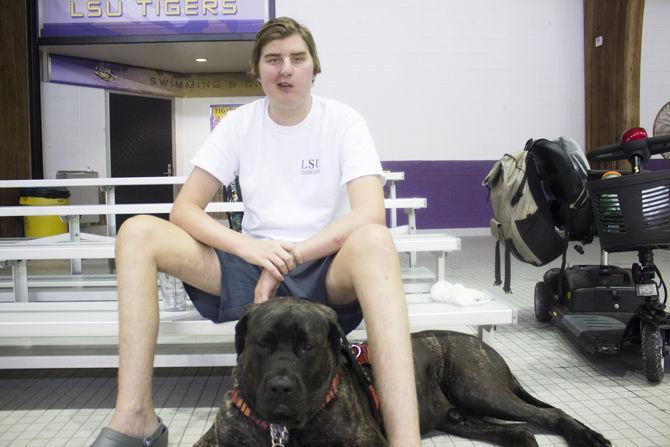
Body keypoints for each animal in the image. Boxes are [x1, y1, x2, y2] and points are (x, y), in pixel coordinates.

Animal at [194, 298, 616, 447]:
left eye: (306, 346)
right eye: (262, 343)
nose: (281, 387)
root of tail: (483, 345)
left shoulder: (367, 441)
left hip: (478, 388)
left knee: (549, 414)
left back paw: (587, 436)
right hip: (461, 416)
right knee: (521, 432)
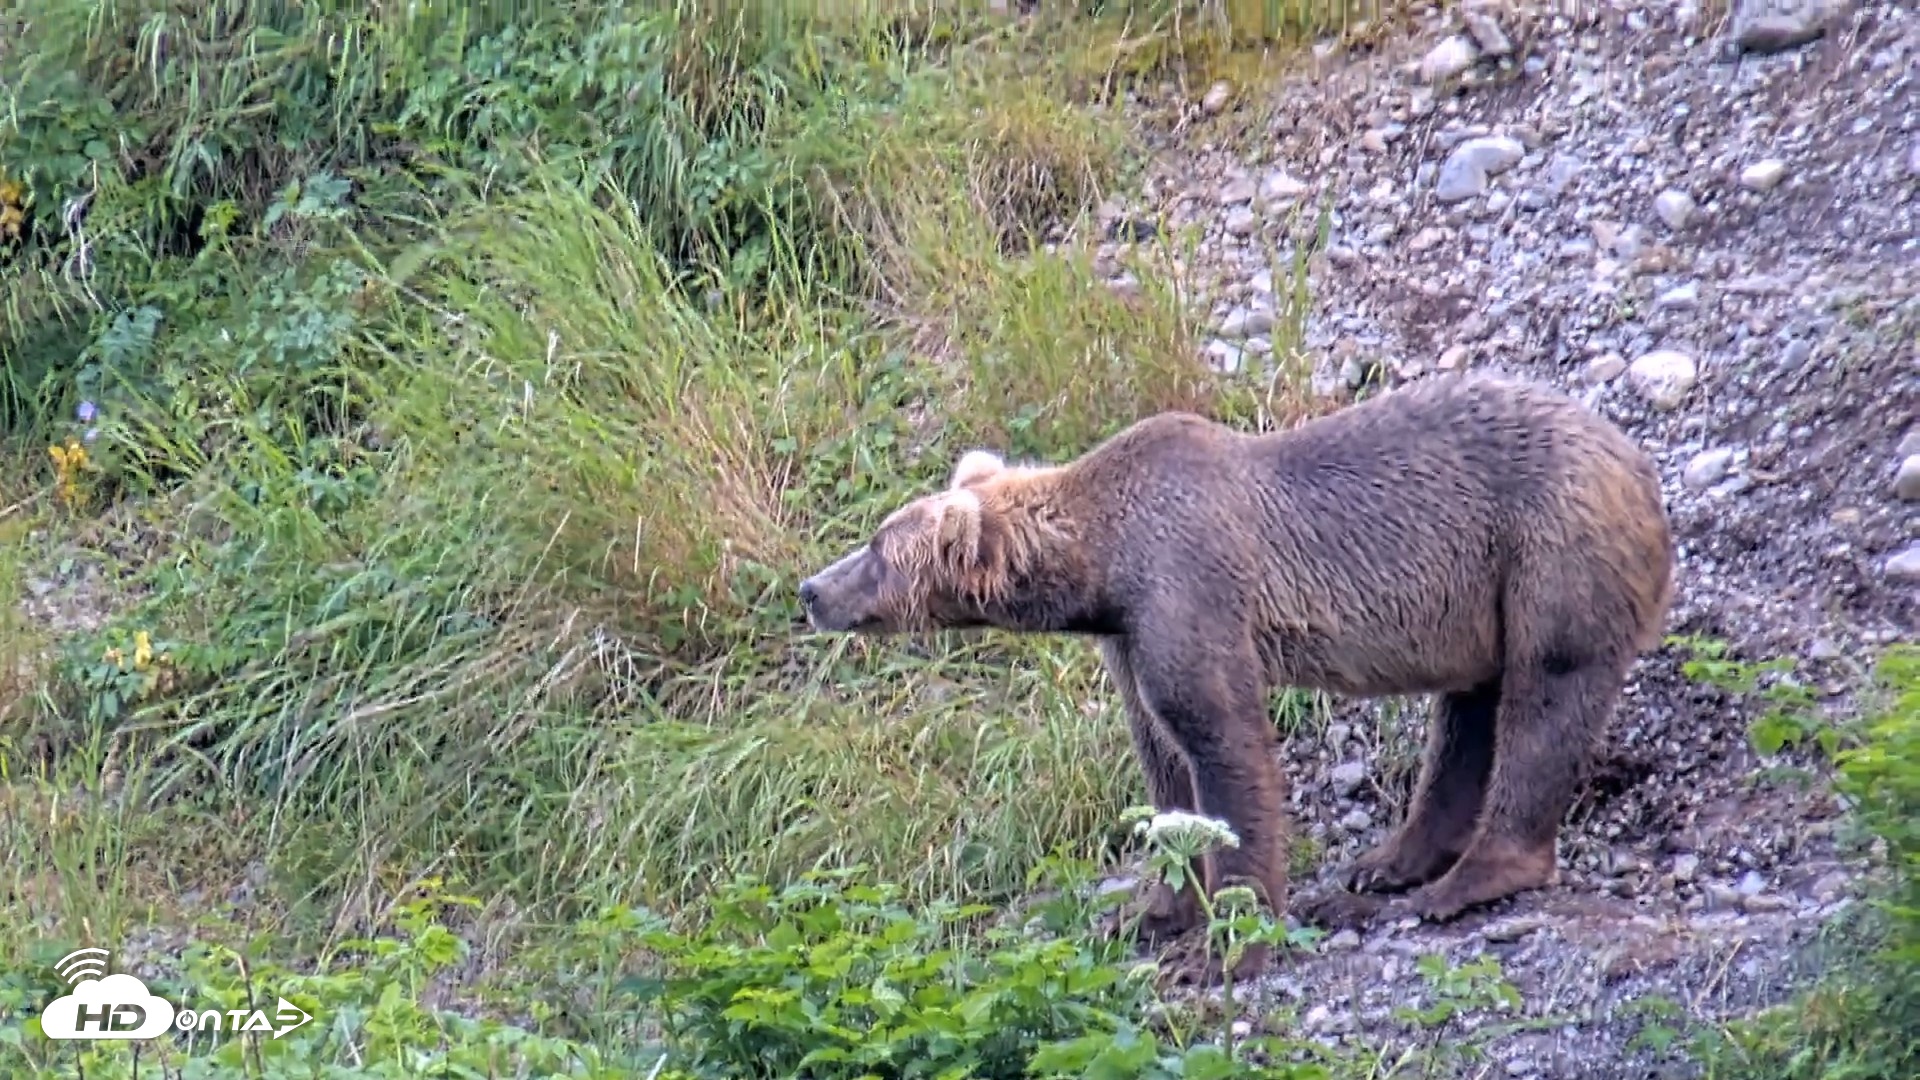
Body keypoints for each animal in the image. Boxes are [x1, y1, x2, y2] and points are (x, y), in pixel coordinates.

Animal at [797, 371, 1676, 985]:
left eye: (877, 548)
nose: (810, 588)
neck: (1100, 568)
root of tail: (1639, 462)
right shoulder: (1129, 636)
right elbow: (1163, 763)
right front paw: (1151, 912)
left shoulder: (1186, 585)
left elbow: (1223, 744)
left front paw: (1225, 947)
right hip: (1476, 595)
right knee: (1466, 715)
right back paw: (1391, 861)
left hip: (1548, 543)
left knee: (1546, 692)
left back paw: (1462, 881)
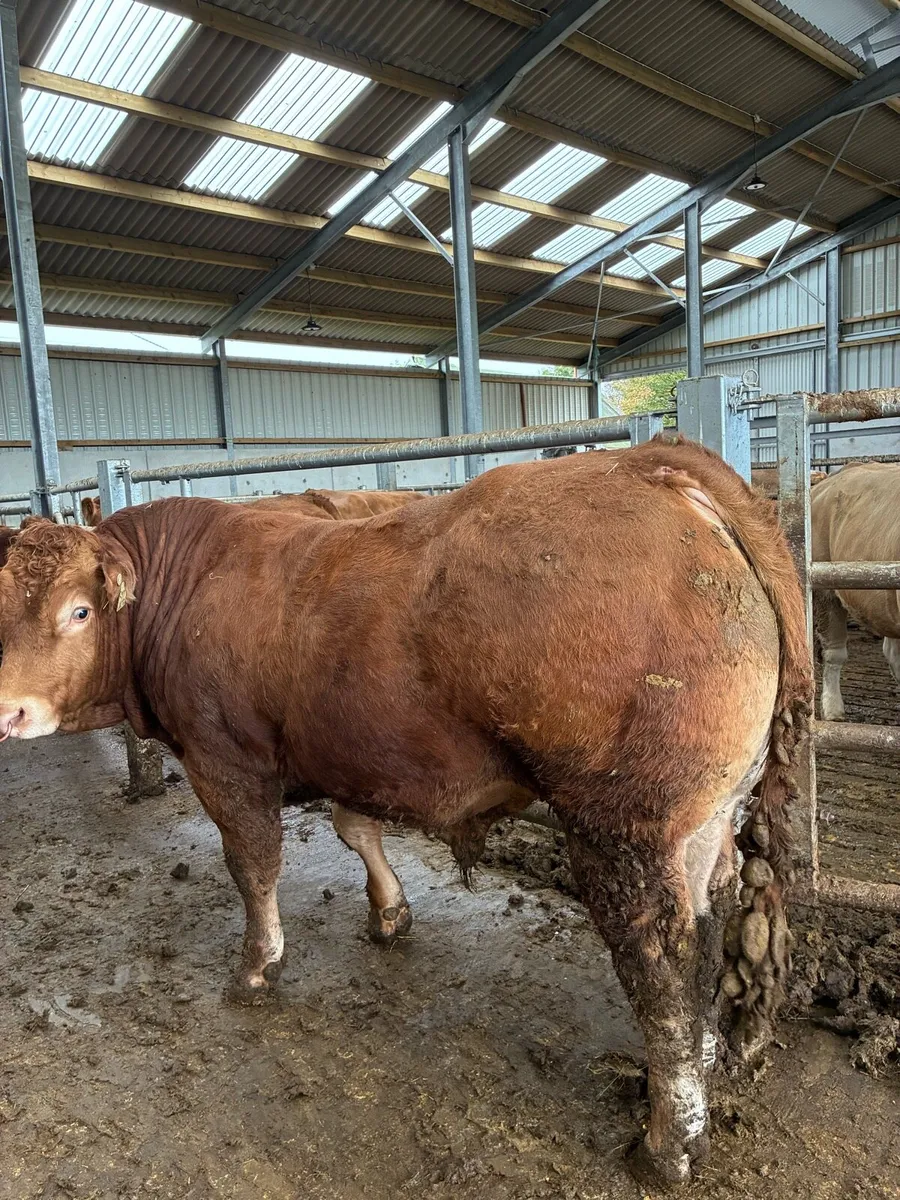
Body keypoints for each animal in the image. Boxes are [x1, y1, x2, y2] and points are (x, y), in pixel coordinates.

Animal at [0, 438, 811, 1187]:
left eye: (78, 610)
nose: (9, 711)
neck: (188, 584)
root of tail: (647, 464)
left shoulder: (223, 761)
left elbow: (253, 865)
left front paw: (257, 967)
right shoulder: (347, 751)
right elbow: (355, 826)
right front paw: (389, 913)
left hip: (624, 829)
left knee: (663, 967)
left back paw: (668, 1142)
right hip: (705, 819)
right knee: (710, 926)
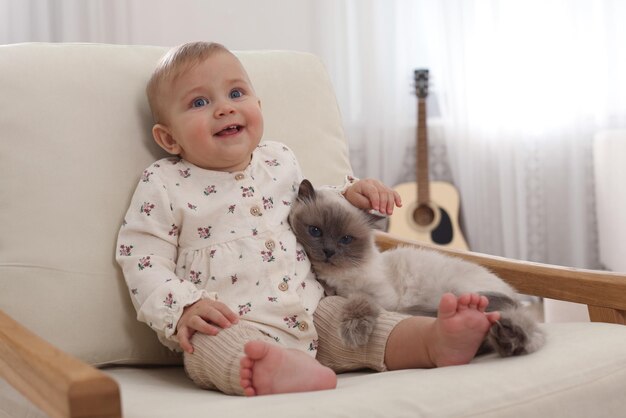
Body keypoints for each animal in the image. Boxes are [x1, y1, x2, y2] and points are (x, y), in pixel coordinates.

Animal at [290, 179, 544, 356]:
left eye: (345, 239)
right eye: (315, 231)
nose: (328, 252)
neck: (340, 277)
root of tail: (512, 295)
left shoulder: (380, 298)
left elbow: (357, 302)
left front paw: (354, 332)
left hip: (462, 291)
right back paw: (502, 339)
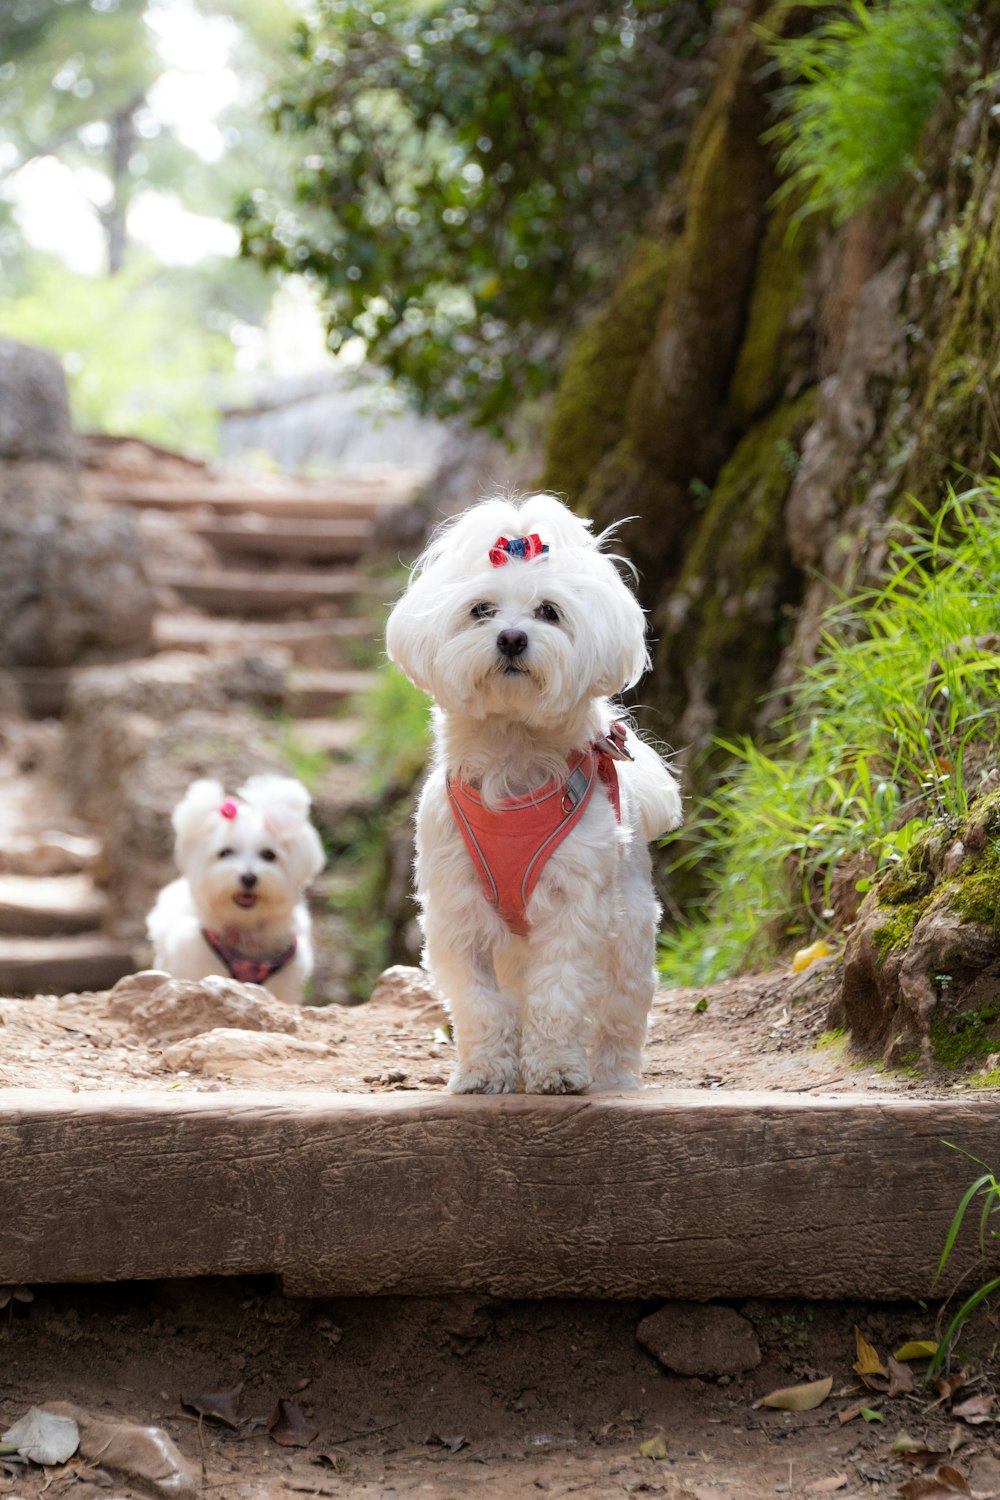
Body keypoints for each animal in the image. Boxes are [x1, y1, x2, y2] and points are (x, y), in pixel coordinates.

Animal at [146, 774, 326, 1008]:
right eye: (225, 852)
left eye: (269, 855)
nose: (248, 878)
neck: (245, 925)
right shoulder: (198, 962)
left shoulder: (283, 981)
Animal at [386, 492, 683, 1092]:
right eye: (481, 610)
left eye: (549, 611)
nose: (511, 638)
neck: (514, 755)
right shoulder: (457, 908)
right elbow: (479, 1002)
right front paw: (484, 1072)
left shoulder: (575, 905)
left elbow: (560, 995)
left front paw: (557, 1071)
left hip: (631, 931)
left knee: (621, 1012)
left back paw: (613, 1078)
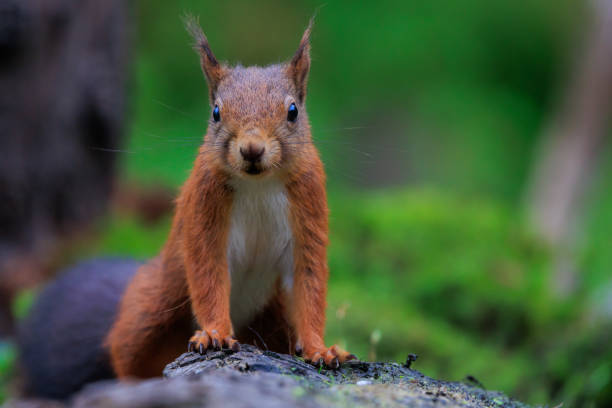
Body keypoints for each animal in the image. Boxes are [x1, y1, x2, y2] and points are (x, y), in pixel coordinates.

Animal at [103, 16, 356, 376]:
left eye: (293, 111)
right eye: (216, 113)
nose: (251, 148)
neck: (259, 184)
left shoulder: (309, 205)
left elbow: (309, 284)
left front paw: (320, 349)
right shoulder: (204, 205)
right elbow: (208, 273)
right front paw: (214, 334)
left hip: (273, 314)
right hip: (153, 307)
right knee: (130, 356)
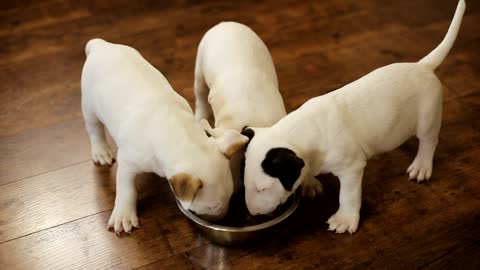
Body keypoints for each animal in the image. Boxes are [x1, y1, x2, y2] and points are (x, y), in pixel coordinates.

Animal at [244, 0, 464, 234]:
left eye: (263, 189)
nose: (253, 213)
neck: (301, 131)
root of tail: (422, 66)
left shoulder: (351, 168)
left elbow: (347, 196)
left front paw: (345, 219)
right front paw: (309, 182)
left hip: (428, 116)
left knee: (428, 141)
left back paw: (422, 166)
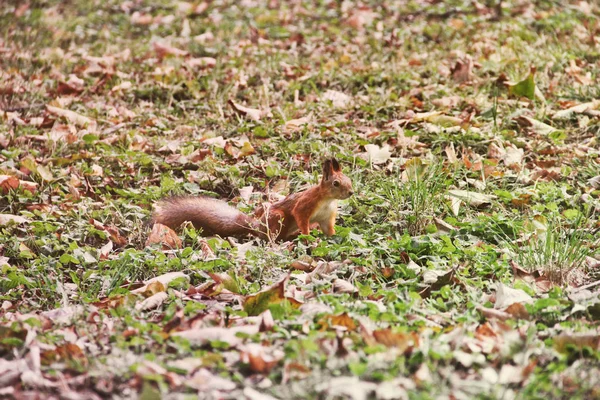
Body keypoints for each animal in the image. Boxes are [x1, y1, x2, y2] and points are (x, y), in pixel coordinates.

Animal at [152, 159, 354, 241]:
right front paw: (308, 236)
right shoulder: (305, 204)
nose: (351, 192)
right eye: (336, 183)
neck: (327, 200)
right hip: (277, 217)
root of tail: (256, 225)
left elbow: (329, 229)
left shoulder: (326, 217)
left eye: (349, 179)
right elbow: (300, 216)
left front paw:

--------------------------------------------------

# What you should do
Repeat the material above word for word but skip the images.

# Solution to this exercise
Body keypoints for each animal in the image. Boxes are [x1, y1, x2, y2] and points are (x, y), in pixel coordinates.

Animal at [194, 298, 616, 447]:
left eye: (306, 346)
right eye: (262, 343)
nose: (281, 387)
root of tail: (483, 345)
left shoulder: (367, 441)
left hip: (478, 388)
left knee: (549, 414)
left back paw: (587, 436)
right hip: (461, 416)
right knee: (521, 432)
Body keypoints for each animal in the image. Boxes are [x1, y1, x2, y2] and points are (x, y), in pixel coordinates.

Animal at [797, 371, 1676, 985]:
left eye: (877, 548)
nose: (810, 588)
neck: (1100, 568)
root of tail: (1639, 462)
right shoulder: (1129, 636)
right elbow: (1163, 763)
right front paw: (1151, 912)
left shoulder: (1186, 585)
left elbow: (1223, 744)
left front paw: (1225, 947)
right hip: (1476, 595)
right knee: (1466, 715)
right back paw: (1391, 861)
left hip: (1548, 543)
left knee: (1546, 692)
left back paw: (1462, 881)
Body keypoints for each animal in the image. Boxes are [x1, y1, x2, y2] and points are (x, y), in pixel coordinates.

Animal at [0, 438, 811, 1187]:
left eye: (78, 610)
nose: (9, 711)
neck: (188, 584)
root of tail: (647, 464)
left shoulder: (223, 761)
left elbow: (253, 865)
left front paw: (257, 967)
right shoulder: (347, 751)
right elbow: (355, 826)
right front paw: (389, 913)
left hip: (624, 829)
left knee: (663, 967)
left back paw: (668, 1142)
right hip: (705, 819)
right knee: (710, 926)
Body keypoints for each animal in the image. Boxes are [x1, y1, x2, y2] and points are (x, y), in pixel coordinates.

Animal at [290, 179, 544, 356]:
left eye: (345, 239)
right eye: (315, 231)
nose: (328, 252)
neck: (340, 277)
root of tail: (512, 295)
left shoulder: (380, 298)
left elbow: (357, 302)
left front paw: (354, 332)
left hip: (462, 291)
right back paw: (502, 339)
Body keypoints for each animal in the image. Boxes are [x1, y1, x2, y2] and points are (x, y), in pixel coordinates.

Animal at [146, 774, 326, 1008]:
right eye: (225, 852)
left eye: (269, 855)
nose: (248, 878)
neck: (245, 925)
right shoulder: (198, 962)
left shoulder: (283, 981)
Animal at [386, 492, 683, 1092]:
right eye: (481, 610)
left eye: (549, 611)
nose: (511, 638)
neck: (514, 755)
right shoulder: (457, 908)
right elbow: (479, 1002)
right front paw: (484, 1072)
left shoulder: (575, 905)
left elbow: (560, 995)
left front paw: (557, 1071)
left hip: (631, 931)
left knee: (621, 1012)
left back paw: (613, 1078)
Body keypoints for each animal in the image. Boxes are [x1, y1, x2, y2] and points are (x, y), in pixel coordinates.

Animal at [103, 16, 356, 376]:
left eye: (293, 111)
right eye: (216, 113)
nose: (251, 148)
neck: (259, 184)
left shoulder: (309, 205)
left elbow: (309, 284)
left front paw: (320, 349)
right shoulder: (204, 205)
right elbow: (208, 273)
right front paw: (214, 334)
left hip: (273, 314)
right hip: (153, 307)
right knee: (130, 356)
Body keypoints for each animal in the image. Boxes are [x1, y1, x2, y2] and points are (x, y), in pixel coordinates.

Animal at [244, 0, 464, 234]:
left eye: (263, 189)
nose: (253, 213)
neck: (301, 131)
root of tail: (422, 66)
left shoulder: (351, 168)
left elbow: (347, 196)
left front paw: (345, 219)
right front paw: (309, 182)
left hip: (428, 116)
left knee: (428, 141)
left back paw: (422, 166)
Body keypoints for each animal in the image. Boxes are [x1, y1, x2, y2] and points are (x, y), in pixel coordinates.

Animal at [152, 159, 354, 241]:
right front paw: (308, 236)
right shoulder: (305, 204)
nose: (351, 192)
right eye: (336, 183)
neck: (327, 200)
right hip: (277, 217)
root of tail: (256, 225)
left elbow: (329, 229)
left shoulder: (326, 217)
left eye: (349, 179)
right elbow: (300, 216)
left front paw:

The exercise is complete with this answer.